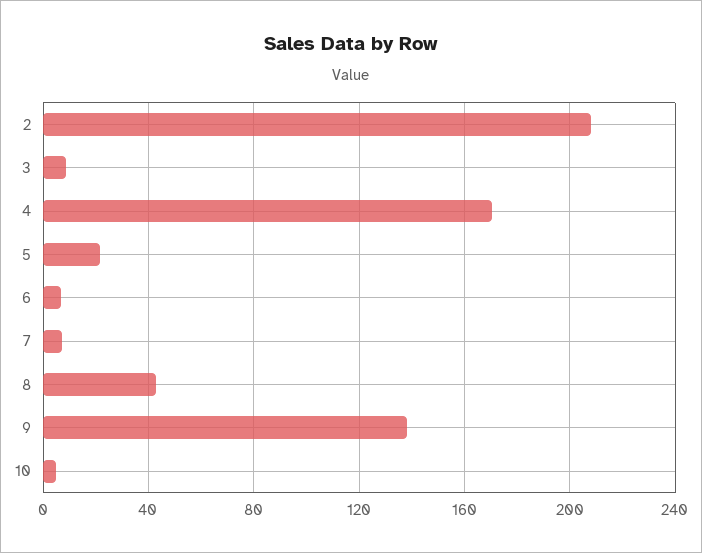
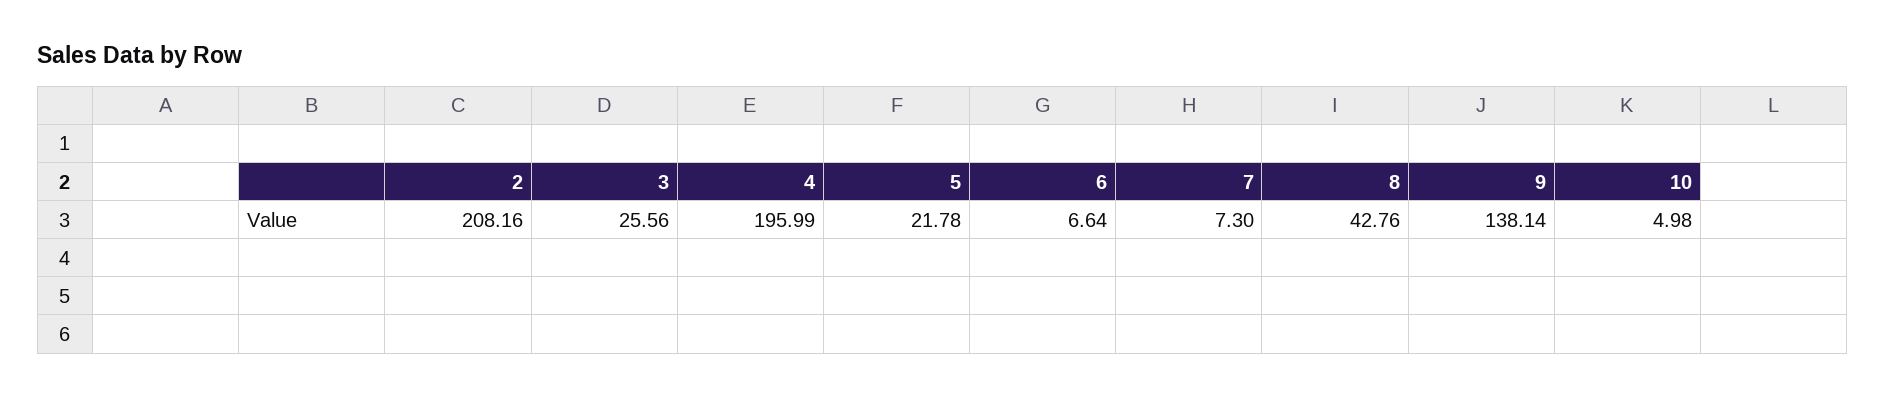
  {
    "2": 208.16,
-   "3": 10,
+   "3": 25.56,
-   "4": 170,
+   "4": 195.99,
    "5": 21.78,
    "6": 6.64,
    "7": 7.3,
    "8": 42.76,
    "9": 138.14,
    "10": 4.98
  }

• • • •

HOW TO COMPLETE THIS TASK => Every entry above needs to be copied exactly, and no pictures go with it.

RESPONSE =>
  {
    "2": 208.16,
-   "3": 10,
+   "3": 25.56,
-   "4": 170,
+   "4": 195.99,
    "5": 21.78,
    "6": 6.64,
    "7": 7.3,
    "8": 42.76,
    "9": 138.14,
    "10": 4.98
  }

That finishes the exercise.